TASK ITEM. Examine each line of the data. Copy those that contain the string "STOT".

SUPPLIED MATERIAL.
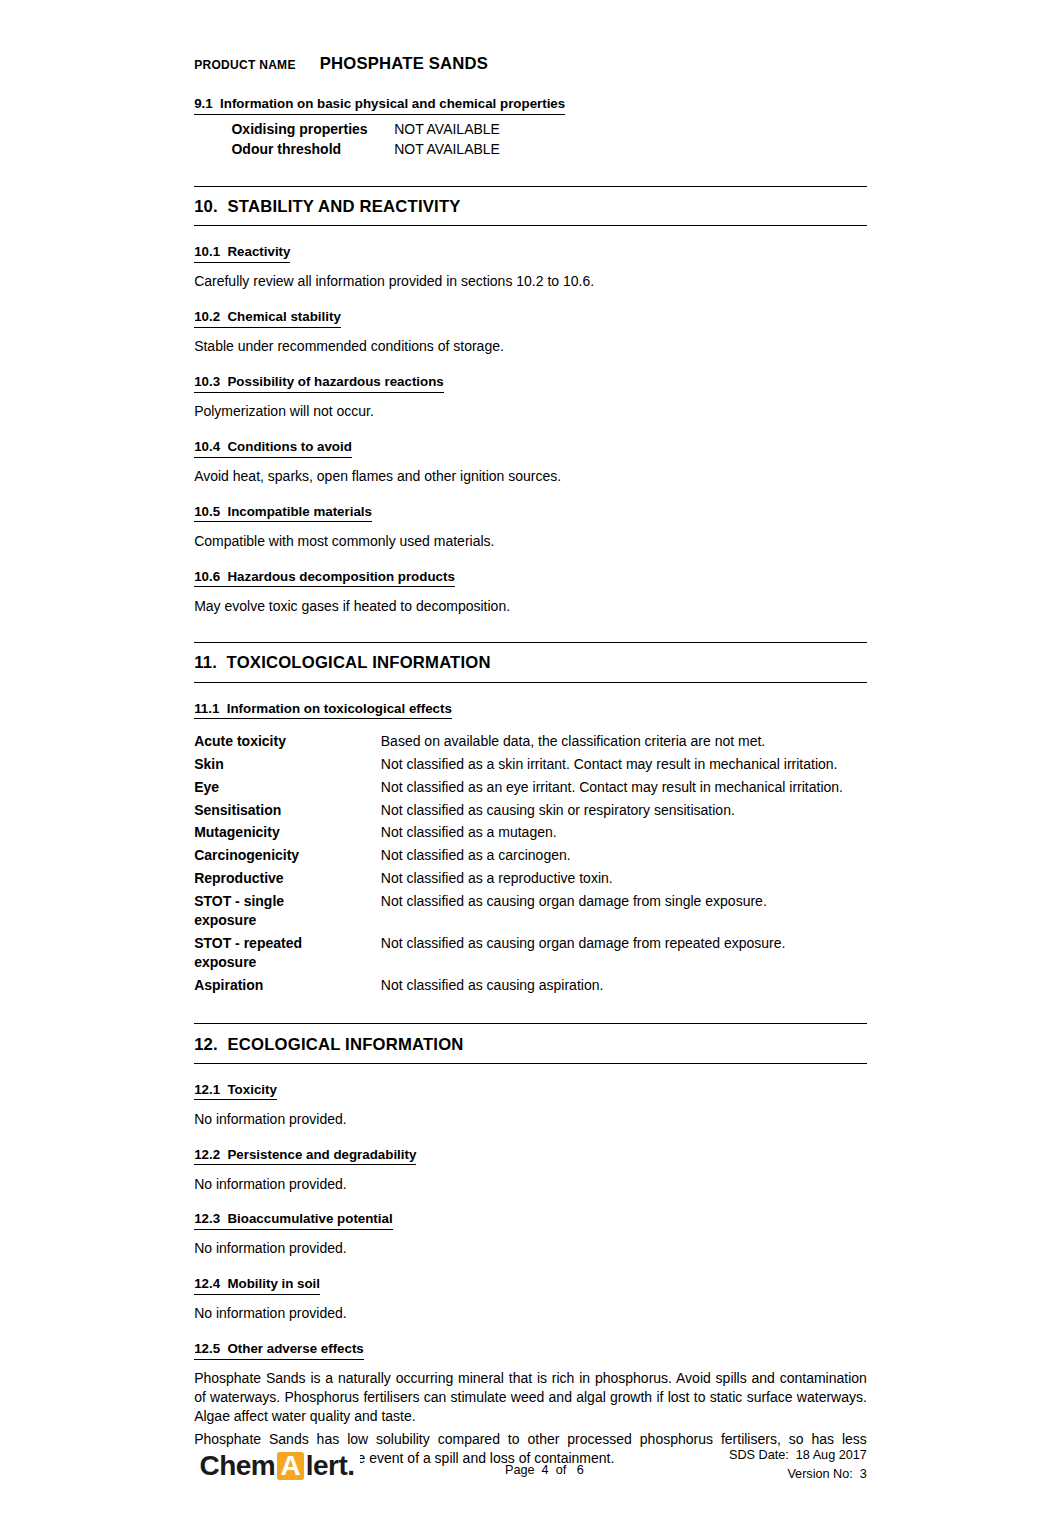PRODUCT NAME PHOSPHATE SANDS
9.1 Information on basic physical and chemical properties
Oxidising properties
NOT AVAILABLE
Odour threshold
NOT AVAILABLE
10. STABILITY AND REACTIVITY
10.1 Reactivity
Carefully review all information provided in sections 10.2 to 10.6.
10.2 Chemical stability
Stable under recommended conditions of storage.
10.3 Possibility of hazardous reactions
Polymerization will not occur.
10.4 Conditions to avoid
Avoid heat, sparks, open flames and other ignition sources.
10.5 Incompatible materials
Compatible with most commonly used materials.
10.6 Hazardous decomposition products
May evolve toxic gases if heated to decomposition.
11. TOXICOLOGICAL INFORMATION
11.1 Information on toxicological effects
| Acute toxicity | Based on available data, the classification criteria are not met. |
| Skin | Not classified as a skin irritant. Contact may result in mechanical irritation. |
| Eye | Not classified as an eye irritant. Contact may result in mechanical irritation. |
| Sensitisation | Not classified as causing skin or respiratory sensitisation. |
| Mutagenicity | Not classified as a mutagen. |
| Carcinogenicity | Not classified as a carcinogen. |
| Reproductive | Not classified as a reproductive toxin. |
| STOT - single exposure | Not classified as causing organ damage from single exposure. |
| STOT - repeated exposure | Not classified as causing organ damage from repeated exposure. |
| Aspiration | Not classified as causing aspiration. |
12. ECOLOGICAL INFORMATION
12.1 Toxicity
No information provided.
12.2 Persistence and degradability
No information provided.
12.3 Bioaccumulative potential
No information provided.
12.4 Mobility in soil
No information provided.
12.5 Other adverse effects
Phosphate Sands is a naturally occurring mineral that is rich in phosphorus. Avoid spills and contamination of waterways. Phosphorus fertilisers can stimulate weed and algal growth if lost to static surface waterways. Algae affect water quality and taste.
Phosphate Sands has low solubility compared to other processed phosphorus fertilisers, so has less environmental impact in the event of a spill and loss of containment.
Chem Alert.
Page 4 of 6
SDS Date: 18 Aug 2017
Version No: 3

EXERCISE RESULT.
| STOT - single exposure | Not classified as causing organ damage from single exposure. |
| STOT - repeated exposure | Not classified as causing organ damage from repeated exposure. |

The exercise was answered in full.